Raka tiba-tiba menepikan mobilnya membuat Alin kaget dan bingung.
"Ada apa??" Panik Alin.
"Maksud kamu apa ngomong gitu? Kamu nyesel nikah sama aku" kesal Raka.
"Bukan nya waktu itu kamu yang ngomong gitu??" bingung Alin.
"Dulu aku ngomong gitu karena gak ada cara lain buat bujuk kamu, tapi Al aku benaran berharap kita bisa besarin anak ini sama-sama aku gak mau kehilangan kalian" ucap Raka sendu sambil menggengam tangan Alin dan tangan satunya mengelus perut Alin.
"Aku mohon Al kasih aku kesempatan buat bahagiain kamu" sambung Raka penuh harap.
Alin kini hanya diam sambil merenungi semuanya ia juga tak ingin jadi orang egois yang hanya memikirkan diri sendiri apalagi kebersamaan nya dengan Raka beberapa bulan ini yang membuat Alin nyaman dan mulai bergantung pada Raka karena perhatian dan sikap Raka. Ditambah lagi kini dengan kehadiran mama Sarah dan papa Bagas Alin tak mungkin tega membuat mereka kecewa apalagi sebenarnya Alin juga sudah mulai ikhlas menjalani semua yang menimpanya hanya saja ia masih ragu dengan Raka yang memang menginginkan dirinya atau hanya karena bayi yang ia kandung namun setelah mendengar pengakuan Raka tadi yang tak ingin kehilang dirinya dan juga bayi yang ia kandung membuat Alin sedikit yakin dan akan mencoba untuk menerima Raka dan memulai lembaran baru dengan Raka.
"Al kita mulai dari awal lagi ya?" Ucap Raka lagi membuat Alin tersadar dari lamunannya.
"Emm iya" saut Alin.
"Beneran Al??" Tanya Raka memastikan.
"Iya mas" saut Alin sambil menganguk pelan. Membuat Raka tersenyum bahagia dan langsung memeluk Alin.
"Terima kasih sayang" ucap Raka tulus sambil mengecup kening Alin.
"Ya sama-sama mas, yaudah jalan yuk ini udah siang loh" ucap Alin.
__ADS_1
Raka pun melajukan kembali mobilnya setelah melepas pelukannya...
***
Sampainya diperusahaan Raka dan Alin berjalan masuk bersama dengan senyum yang masih terukir dibibir keduanya. Raka dan Alin pun menaiki lift yang sama hingga kini sampai dilantai ruang kerja Alin.

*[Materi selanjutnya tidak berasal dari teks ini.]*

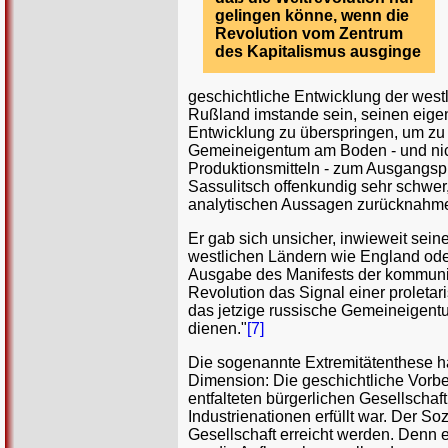
gelingen könne, wenn die
Revolution vom Zentrum
des Kapitalismus ausginge
geschichtliche Entwicklung der we
Rußland imstande sein, seinen eigen
Entwicklung zu überspringen, um zu
Gemeineigentum am Boden - und nich
Produktionsmitteln - zum Ausgangspu
Sassulitsch offenkundig sehr schwer,
analytischen Aussagen zurücknahmen 
Er gab sich unsicher, inwieweit sein
westlichen Ländern wie England oder
Ausgabe des Manifests der kommunist
Revolution das Signal einer proleta
das jetzige russische Gemeineigen
dienen."
[7]
Die sogenannte Extremitätenthese ha
Dimension: Die geschichtliche Vorbe
entfalteten bürgerlichen Gesellschaft
Industrienationen erfüllt war. Der S
Gesellschaft erreicht werden. Denn 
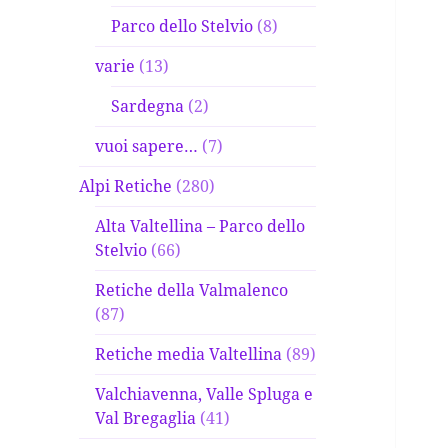
Parco dello Stelvio
(8)
varie
(13)
Sardegna
(2)
vuoi sapere…
(7)
Alpi Retiche
(280)
Alta Valtellina – Parco dello
Stelvio
(66)
Retiche della Valmalenco
(87)
Retiche media Valtellina
(89)
Valchiavenna, Valle Spluga e
Val Bregaglia
(41)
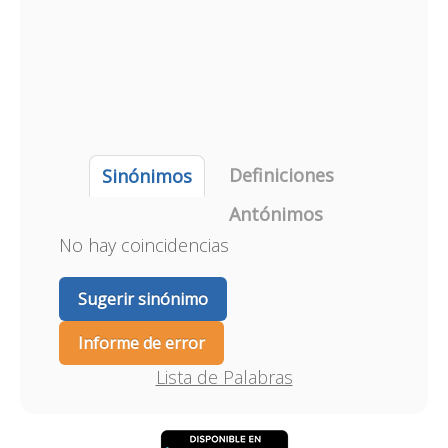
Definiciones
Sinónimos
Antónimos
No hay coincidencias
Sugerir sinónimo
Informe de error
Lista de Palabras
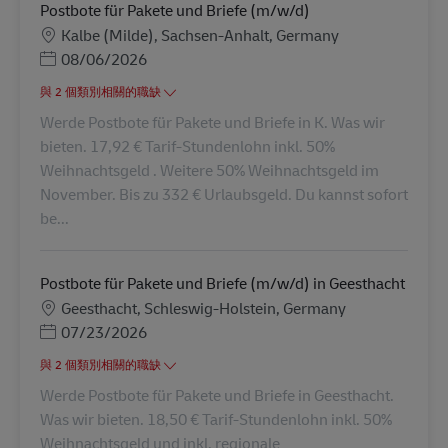
Postbote für Pakete und Briefe (m/w/d)
地點
Kalbe (Milde), Sachsen-Anhalt, Germany
Posted Date
08/06/2026
與 2 個類別相關的職缺
Werde Postbote für Pakete und Briefe in K. Was wir
bieten. 17,92 € Tarif-Stundenlohn inkl. 50%
Weihnachtsgeld . Weitere 50% Weihnachtsgeld im
November. Bis zu 332 € Urlaubsgeld. Du kannst sofort
be...
Postbote für Pakete und Briefe (m/w/d) in Geesthacht
地點
Geesthacht, Schleswig-Holstein, Germany
Posted Date
07/23/2026
與 2 個類別相關的職缺
Werde Postbote für Pakete und Briefe in Geesthacht.
Was wir bieten. 18,50 € Tarif-Stundenlohn inkl. 50%
Weihnachtsgeld und inkl. regionale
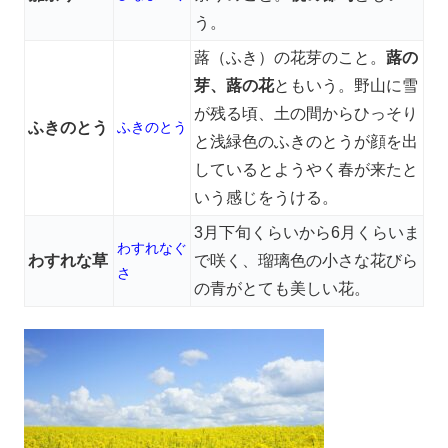
う。
蕗（ふき）の花芽のこと。
蕗の
芽、蕗の花
ともいう。野山に雪
が残る頃、土の間からひっそり
ふきのとう
ふきのとう
と浅緑色のふきのとうが顔を出
しているとようやく春が来たと
いう感じをうける。
3月下旬くらいから6月くらいま
わすれなぐ
わすれな草
で咲く、瑠璃色の小さな花びら
さ
の青がとても美しい花。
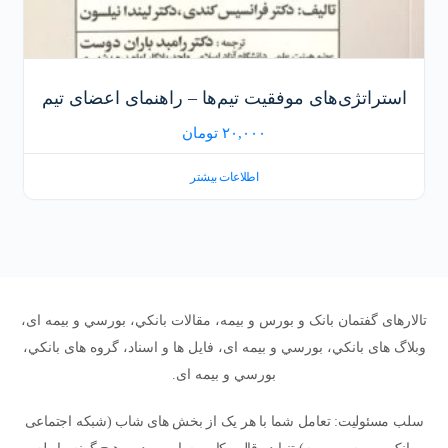
استراتژی‌های موفقیت تیم‌ها – راهنمای اعضای تیم
۲۰,۰۰۰
تومان
اطلاعات بیشتر
تالارهای گفتمان بانک و بورس و بیمه، مقالات بانکي، بورسي و بیمه ای،
وبلاگ های بانکي، بورسي و بیمه ای، فایل ها و اسناد، گروه های بانکي،
بورسي و بیمه ای.
سلب مسئولیت: تعامل شما با هر یک از بخش های شاب (شبکه اجتماعی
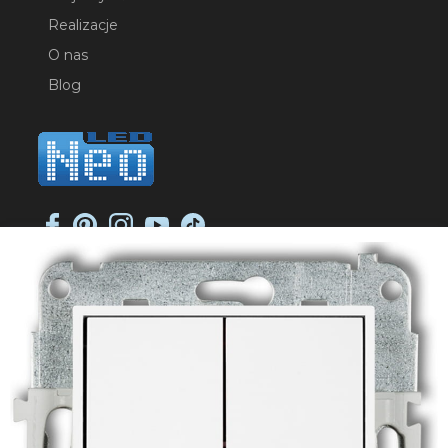
Realizacje
O nas
Blog
NEO-LED SP. K.
ul. Jana Długosza 2
51-162 Wrocław
NIP: 8951925233
sklep@neoled.pl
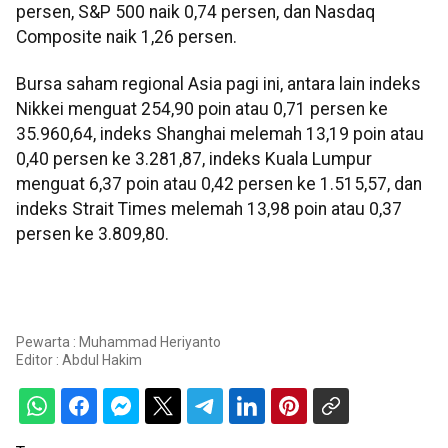
persen, S&P 500 naik 0,74 persen, dan Nasdaq
Composite naik 1,26 persen.
Bursa saham regional Asia pagi ini, antara lain indeks
Nikkei menguat 254,90 poin atau 0,71 persen ke
35.960,64, indeks Shanghai melemah 13,19 poin atau
0,40 persen ke 3.281,87, indeks Kuala Lumpur
menguat 6,37 poin atau 0,42 persen ke 1.515,57, dan
indeks Strait Times melemah 13,98 poin atau 0,37
persen ke 3.809,80.
Pewarta : Muhammad Heriyanto
Editor :
Abdul Hakim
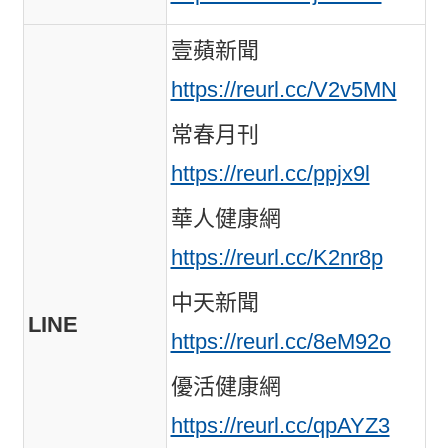
壹蘋新聞
https://reurl.cc/V2v5MN
常春月刊
https://reurl.cc/ppjx9l
華人健康網
https://reurl.cc/K2nr8p
中天新聞
LINE
https://reurl.cc/8eM92o
優活健康網
https://reurl.cc/qpAYZ3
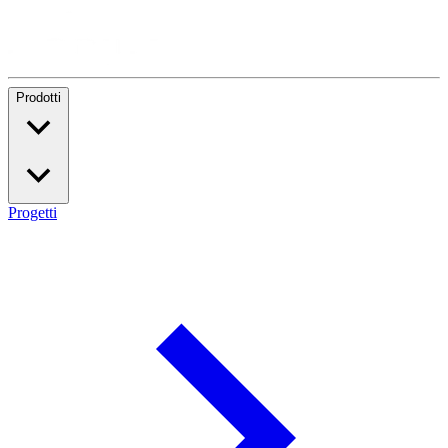
Prodotti
Progetti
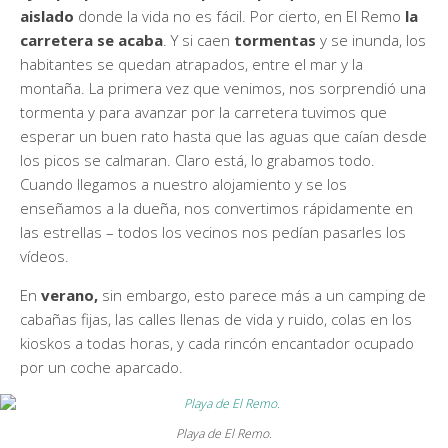
aislado
donde la vida no es fácil. Por cierto, en El Remo
la
carretera se acaba
. Y si caen
tormentas
y se inunda, los
habitantes se quedan atrapados, entre el mar y la
montaña. La primera vez que venimos, nos sorprendió una
tormenta y para avanzar por la carretera tuvimos que
esperar un buen rato hasta que las aguas que caían desde
los picos se calmaran. Claro está, lo grabamos todo.
Cuando llegamos a nuestro alojamiento y se los
enseñamos a la dueña, nos convertimos rápidamente en
las estrellas – todos los vecinos nos pedían pasarles los
vídeos.
En
verano,
sin embargo, esto parece más a un camping de
cabañas fijas, las calles llenas de vida y ruido, colas en los
kioskos a todas horas, y cada rincón encantador ocupado
por un coche aparcado.
Playa de El Remo.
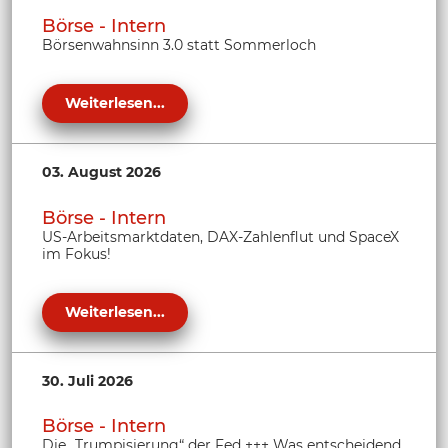
Börse - Intern
Börsenwahnsinn 3.0 statt Sommerloch
Weiterlesen...
03. August 2026
Börse - Intern
US-Arbeitsmarktdaten, DAX-Zahlenflut und SpaceX
im Fokus!
Weiterlesen...
30. Juli 2026
Börse - Intern
Die „Trumpisierung“ der Fed +++ Was entscheidend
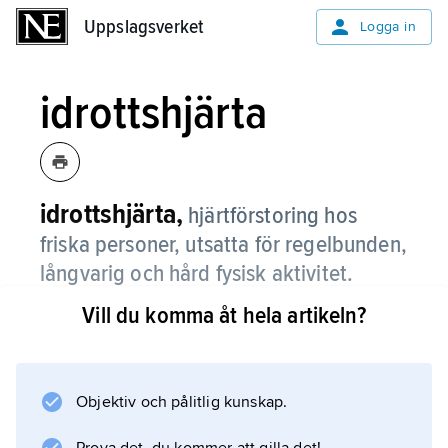
Uppslagsverket
Uppslagsverket
Logga in
idrottshjärta
idrottshjärta,
hjärtförstoring hos
friska personer, utsatta för regelbunden,
långvarig och hård fysisk aktivitet.
Vill du komma åt hela artikeln?
Tillståndet har framför allt uppmärksammats i
samband med uthållighetsidrotter som
långdistanslöpning, simning och
längdskidåkning. Hjärtförstoringen försvinner
Objektiv och pålitlig kunskap.
om aktiviteten upphör. Den är inte förknippad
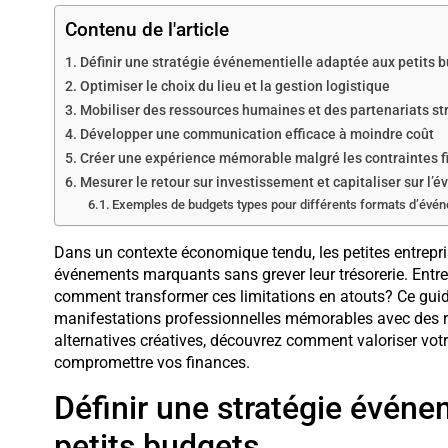
Contenu de l'article
Définir une stratégie événementielle adaptée aux petits 
Optimiser le choix du lieu et la gestion logistique
Mobiliser des ressources humaines et des partenariats st
Développer une communication efficace à moindre coût
Créer une expérience mémorable malgré les contraintes f
Mesurer le retour sur investissement et capitaliser sur l’
Exemples de budgets types pour différents formats d’évé
Dans un contexte économique tendu, les petites entrepri
événements marquants sans grever leur trésorerie. Entre
comment transformer ces limitations en atouts? Ce gui
manifestations professionnelles mémorables avec des re
alternatives créatives, découvrez comment valoriser vo
compromettre vos finances.
Définir une stratégie événe
petits budgets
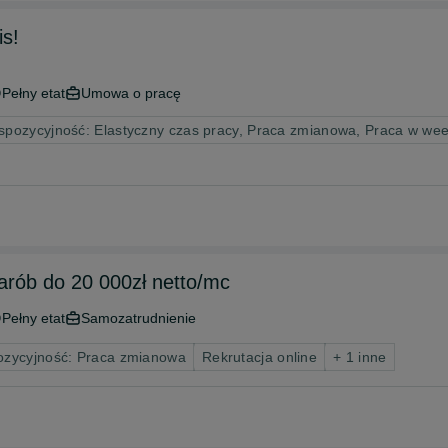
is!
Pełny etat
Umowa o pracę
spozycyjność: Elastyczny czas pracy, Praca zmianowa, Praca w we
 zarób do 20 000zł netto/mc
Pełny etat
Samozatrudnienie
ozycyjność: Praca zmianowa
Rekrutacja online
+ 1 inne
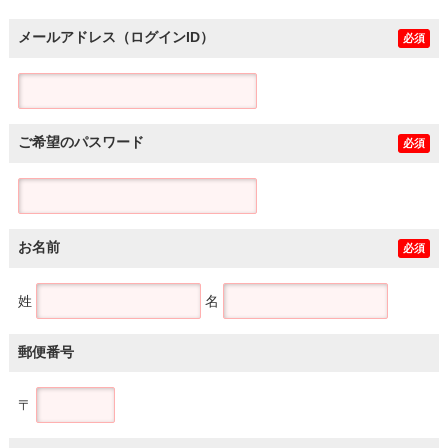
メールアドレス（ログインID）
必須
ご希望のパスワード
必須
お名前
必須
姓
名
郵便番号
〒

"Aku duluan ya mas" ucap Alin sambil mencium punggung tangan Raka.
"Iya" saut Raka lalu mencium kening Alin kembali dan keduanya pun berpisah.
"Alin gue fikir lo gak masuk" ucap Lia saat Alin baru duduk disampingnya.
"Tadi gue kesiangan terus macet dijalan jadi telat deh" ucap Alin.
Lia pun melanjutkan pekerjaannya kembali begitu juga dengan Alin yang baru bergabung...
***
"Sorri Lia gue udah janji mau makan bareng Raka" ucap Alin pelan.
"Ya masa gue makan makan sendirian tega banget lo" ucap Lia.
"Kan bisa makan bareng bang Dion" usul Alin.
"Bang Dion kan masih tugas diluar kota" jelas Lia.
Dion memang sedang ditugaskan keluar kota untuk menemani Dave dikantor cabang karena Raka yang kembali tiba-tiba dan mereka baru akan kembali lusa.
"Yaudah lo bareng Dika aja" usul Alin lagi.
"Dik kamu gak istirahat?" Tanya Alin.
"Istirahat lah" saut Dika yang sedang membereskan meja kerjanya.
__ADS_1
"Lia mau bareng nih" ucap Alin asal.
"Apaan sih lo Lin" kesal Lia.
"Boleh yuk" ucap Dika yang sudah berdiri.
"Good gue titip sahabat gue ya dahh" ucap Alin lalu meninggalkan mereka berdua.
Membuat Lia sedikit kesal dengan tingkah Alin.
"Yuk" ajak Dika.
"Emm" saut Lia. Mereka pun meninggal ruangan dan berjalan menuju kantin.
***
Raka yang sudah berada diparkiran pun tersenyum simpul saat melihat Alin yang sedang berjalan kearahnya yang sudah duduk didalam mobil.
"Maaf ya lama" ucap Alin saat sudah duduk disamping Raka.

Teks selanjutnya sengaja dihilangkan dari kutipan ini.